CRT SONY CPD-17MS TVチューナー・Video端子付

 以上のような構成です。基本コンセプトは安く・速く・快適に……です。常用メインOSはWindowsNT workstationです。バージョン4.0日本語版ですが、96年の発売なのでもう二年近くたってしまいました。バンドルソフトの「売り」がInternet Explorer 3.0ですので、ちょっと古さを感じてしまいますね。Windows98のシェルに慣れてしまってからは、タスクバーにショートカット登録ができないのがなんとも不便で仕方ありません。やむをえずWindows3.1の頃に使っていたようなデスクトップランチャーをインストールして使っています。

 セカンドOSとしては今のところ買ったばかりのTurboLinuxの2.0を入れています。二度目のインストールになりますが、一度もインターネット接続に成功したことがなくて、それだけが難点です。ダイアルはしているようなのですがユーザー認証に失敗するのかPPPが確立できないようです。PPPができないOSなんて使い道ありませんね。1.0や1.4では難なく設定することができたというのに不思議です。旧バージョンではアイコンクリックでの接続はできても切断ができない^^;という重大な問題がありました。自分のマシンだけでのローカルな問題だと捉えていたのですが、最近販売元のパシフィックハイテックさんがその事実をWeb上で認めていたのを読みましたので、ほっとしたところです。自分のところのソフトの不具合を素直に認めて発表する態度は、非常に好感が持てます。こういう誠実な対応には信頼関係が生まれると思います。話は飛びましたが、PPPが動かないOSはほんとうに不便で仕方がないというのが、Internet漬けになってしまっているわたしの実感です。手動で/etc/ppp/ppp-on-dialerや/usr/sbin/ppp-onを、RedHatでうまくいったときみたいにエディタ使って何度も設定し直してみました。しかし結果は同じなのです。もちろんroute del defaultもやったし、Xの起動してないコンソールでもチャレンジしましたが、それでも解決しないので最近諦念モードです^^;。そのうちS.u.S.E.LinuxかFreeBSD 3.0(リリースされたばかり)にパーテーションを書き換えるかもしれません。明日にでもやるかもしれませんね。

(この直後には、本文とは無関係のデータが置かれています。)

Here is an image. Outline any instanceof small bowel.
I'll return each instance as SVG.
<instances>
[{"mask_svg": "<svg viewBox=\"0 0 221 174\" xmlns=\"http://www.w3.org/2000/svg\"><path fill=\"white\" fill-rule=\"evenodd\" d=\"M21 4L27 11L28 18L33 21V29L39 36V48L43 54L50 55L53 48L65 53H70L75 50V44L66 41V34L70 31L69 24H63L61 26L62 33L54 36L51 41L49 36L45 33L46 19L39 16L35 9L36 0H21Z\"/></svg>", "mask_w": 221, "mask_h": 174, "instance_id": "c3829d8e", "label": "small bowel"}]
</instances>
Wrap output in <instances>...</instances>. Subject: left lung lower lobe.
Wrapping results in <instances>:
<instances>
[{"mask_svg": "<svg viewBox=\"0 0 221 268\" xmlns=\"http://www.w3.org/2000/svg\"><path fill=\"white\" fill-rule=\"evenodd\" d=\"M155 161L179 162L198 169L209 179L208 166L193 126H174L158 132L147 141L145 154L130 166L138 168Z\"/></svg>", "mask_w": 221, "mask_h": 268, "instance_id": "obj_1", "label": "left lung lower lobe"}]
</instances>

 サードOSとして使っているのはWindows98です。これがHDDからなくなればどれだけすっきりすることか…とは思うのですが、DOS版DOOMを動かすにはこれが一番安定していますし、なんといっても「NTで動かないWindowsソフト」がまだまだあるのも事実です。職業柄、いろんな人たちからWindows98に特有の問題の質問も受けますし、わたしのHDDからWindowsがなくなってしまうことはないでしょう。  ざっとハードウェアだけ見ると、いまどきのパソコンのレベルに追いついているような気がします。いちおう300MHzの大台に乗ってますから。所有HDD中の唯一のUltra DMA-33対応だし、ビデオカードも唯一のAGP版です。まさに総力を結集したマシンですが、いまだ筐体に収まっていないのが見た目を悪くしています。わたしは自宅でコンピュータを組むとき、マザーボードを購入してから最初の何ヶ月間かは、この「筐体なしスタイル」で実験を繰り返すのが常になっています。埃や電源周りのセキュリティがちょっと危なくなってきたなぁと感じたところで、筐体に収めることにしています。実際ビデオチップやCPU周辺の放熱も良いし、ボードやメモリの換装のたびに面倒な作業を強いられるよりは、安定してから固定したほうが良いような気がするのです。

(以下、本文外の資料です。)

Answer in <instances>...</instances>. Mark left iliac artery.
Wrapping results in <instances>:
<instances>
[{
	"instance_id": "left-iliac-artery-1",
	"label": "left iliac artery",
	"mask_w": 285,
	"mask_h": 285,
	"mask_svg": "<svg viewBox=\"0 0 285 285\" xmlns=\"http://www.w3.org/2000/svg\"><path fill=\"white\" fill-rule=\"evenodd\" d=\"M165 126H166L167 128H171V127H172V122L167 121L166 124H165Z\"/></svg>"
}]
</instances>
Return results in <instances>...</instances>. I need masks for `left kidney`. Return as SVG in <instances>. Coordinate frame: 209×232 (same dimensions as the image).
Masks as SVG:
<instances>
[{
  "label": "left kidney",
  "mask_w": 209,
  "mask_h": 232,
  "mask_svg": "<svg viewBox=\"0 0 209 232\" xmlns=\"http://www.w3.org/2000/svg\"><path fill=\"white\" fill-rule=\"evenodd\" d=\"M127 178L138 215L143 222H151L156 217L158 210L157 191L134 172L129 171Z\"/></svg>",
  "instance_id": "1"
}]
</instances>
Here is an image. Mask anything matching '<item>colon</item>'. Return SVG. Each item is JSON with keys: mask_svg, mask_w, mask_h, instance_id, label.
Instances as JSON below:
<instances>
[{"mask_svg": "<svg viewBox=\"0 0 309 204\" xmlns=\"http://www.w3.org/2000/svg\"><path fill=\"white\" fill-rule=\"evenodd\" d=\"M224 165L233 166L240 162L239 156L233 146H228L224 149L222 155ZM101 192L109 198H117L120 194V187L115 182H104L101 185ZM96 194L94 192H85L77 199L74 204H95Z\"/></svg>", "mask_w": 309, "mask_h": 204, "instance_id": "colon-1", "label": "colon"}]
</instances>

 初めてSLOT1システムを導入したわけですが、驚くぐらい速くなったというような実感はありません。これまでの最速システムがAMDのK6-233だったのでクロック自体は三割増くらいですから、やむをえないのかもしれませんね。ベンチマークで見る限りではWindowsNTがいちばんよい記録を出しています。しかしNT自体がかなり重いOSであるため、相対的なOSの起動速度は大して変わらないようです。Windows3.1とか入れたら飛ぶように動いたりして……。これからもWindowsは使い続けていくとは思いますが、LinuxなどのPC-UNIXもわたしの中では実用一歩手前まで行っていますので、今後の自分の努力次第という感じがします。IEもこれはこれでよいのですが豪華な機能が付加されれば付加されるほど離れていきたい気持ちになるのは、きっとわたしだけではないでしょう。XでNetscapeが簡単に動かせるようになってきたこの一年あまりで、状況はかなり変わってきたと思います。

 ハードウェアは適宜入れ替えながらこれからもやっていくと思います。今回のPentiumII導入の際はほとんどのこれまでの資産が使えました。取り替えたのはCPUクーラーやPC100対応のメモリくらいです。さすがはAT互換機といわれるゆえんですね。しかし、いま自宅にプリンタがないとか、問題もあります。コストと機能の狭間の中で、これからも拡張や交換を繰り返していくことでしょう。